Bridge programs can make a big difference in the success of students, especially those for low-income families and minorities. These programs assist students in their transition from high school into college. Information about STEM programs and STEM careers can easily be integrated into these bridge programs.
Administrators and trustees can demonstrate the importance of STEM by asking for regular reports. Examples of data that can be collected and reported include: what percentage of incoming students are unprepared for college or unprepared for college STEM programs?; what percentage of students in developmental classes are successful?; what percentage of students in STEM and STEM technician programs complete their programs?; are good jobs available locally for STEM technician graduates; are the college programs preparing enough graduates to meet the needs of local businesses?
Information that is gathered should be disaggregated by gender, ethnicity, and economic status of the students and by which high school they graduated from. Trend data can inform the college community, employers, and local high school leaders about the extent to which strategies for improvement and to close achievement gaps are effective.
College presidents can work to improve relationships with local schools by scheduling regular meetings with school superintendents and principals to discuss issues and strategies for improvement. Trustees can meet periodically with their counterparts on local school boards to discuss policies that remove barriers for students.

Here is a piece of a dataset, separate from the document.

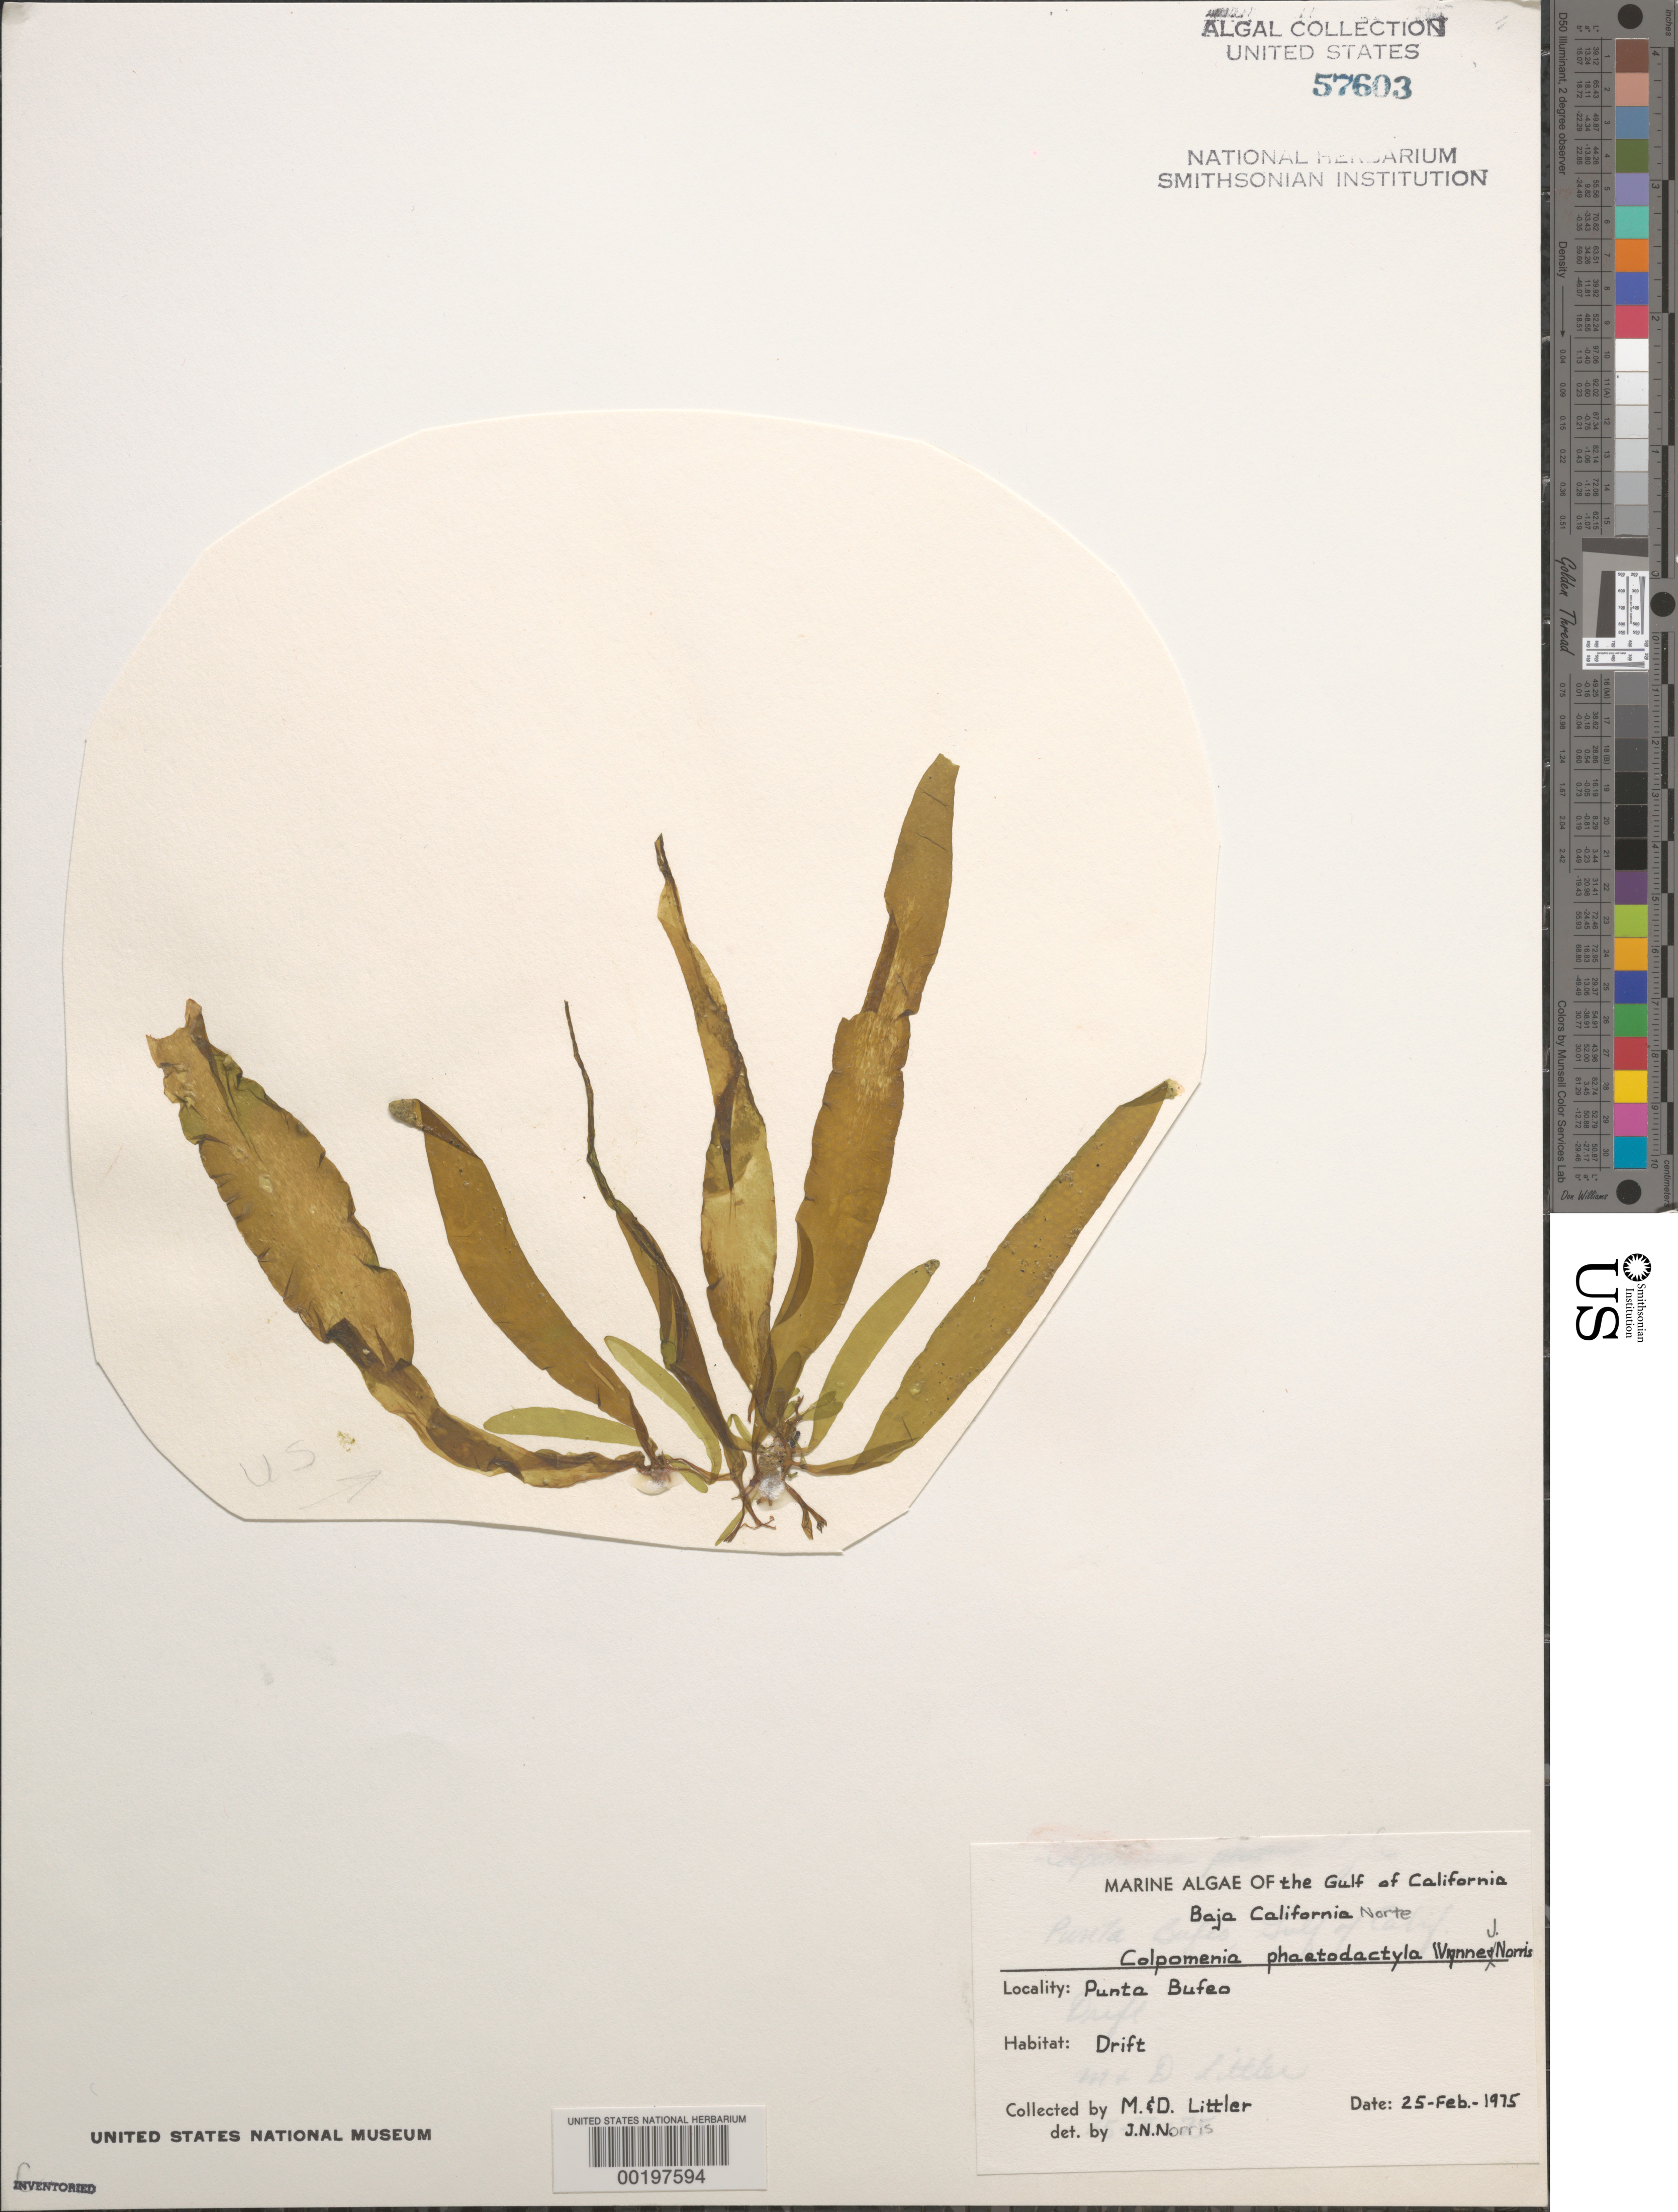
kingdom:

While the trustees and the presidents should be focused on measuring progress toward outcome goals, it is up to the administrators in instruction and student services to work with faculty and staff to develop strategies designed to improve the outcomes. Promising strategies to close achievement gaps and increase completion rates include the use of learning communities, study groups, peer tutors, study skills classes, freshman experience classes, bridge programs, parent orientation programs, and counseling as well as the elimination of late registration for classes. PCAST recommends teaching approaches that engage students as active participants and replacing standard laboratory courses with discovery-base research courses.
Counselors and STEM faculty members are the key to closing the achievement gap, improving college completion rates, and ensuring that students have the information and support they need to find the programs that they are suited for and helping them to be successful. Regular meetings with industry advisory committees and other employer representatives can help to ensure that the curriculum is up-to-date. Inviting school teachers and counselors to the college for tours and informational meetings will let them know more about college programs and the quality of instruction.
Community colleges are receiving well-deserved recognition for their important roles in maintaining a strong and vibrant society. Today, they are being called upon to address the projected shortage of STEM professionals and technicians. These careers are important to our future well-being — and they are very rewarding careers. However, today’s educational structures are not serving us — or our students — well. It is time for us to implement strategies that will allow our students and our colleges to succeed.
George R. Boggs is president and CEO emeritus of the American Association of Community Colleges and superintendent/president emeritus of Palomar College. He is a member of the Community College Advisory Board of National American University.